Directions for this task → Take every line from the data that has the word "your" in it.
** Opening Provided data block **
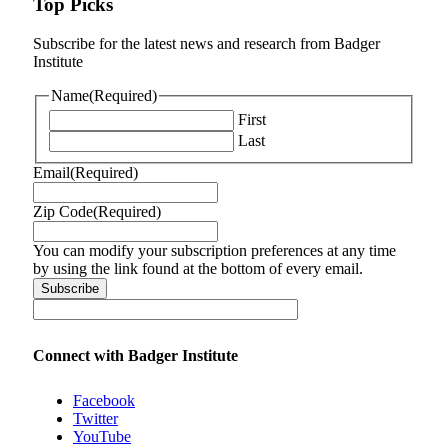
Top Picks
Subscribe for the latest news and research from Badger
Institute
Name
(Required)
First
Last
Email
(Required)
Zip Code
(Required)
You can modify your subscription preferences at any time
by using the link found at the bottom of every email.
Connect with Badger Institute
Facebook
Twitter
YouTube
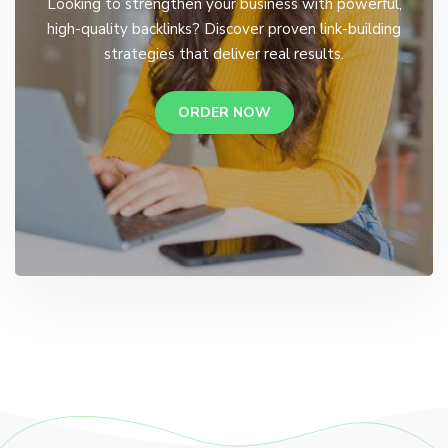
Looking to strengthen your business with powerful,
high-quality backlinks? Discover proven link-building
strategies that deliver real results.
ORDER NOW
** Closing Provided data block **
** Opening Provided data block **
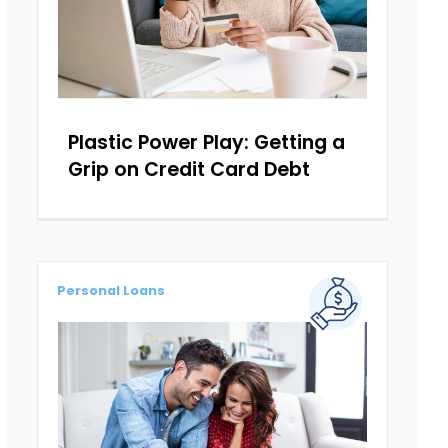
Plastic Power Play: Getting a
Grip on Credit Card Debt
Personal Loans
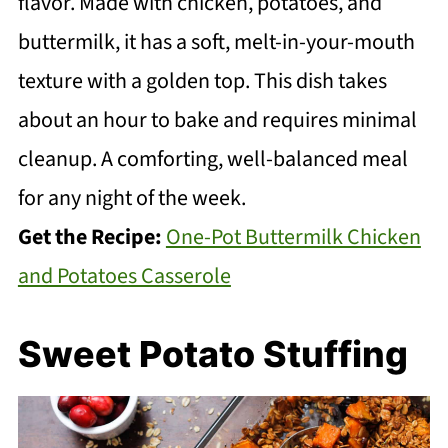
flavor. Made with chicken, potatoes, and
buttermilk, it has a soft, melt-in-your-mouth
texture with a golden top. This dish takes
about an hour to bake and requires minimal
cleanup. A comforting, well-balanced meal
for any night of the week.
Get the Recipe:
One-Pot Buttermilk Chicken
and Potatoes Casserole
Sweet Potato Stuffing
** Closing Provided data block **
Completed task →
You can modify your subscription preferences at any time
Looking to strengthen your business with powerful,
buttermilk, it has a soft, melt-in-your-mouth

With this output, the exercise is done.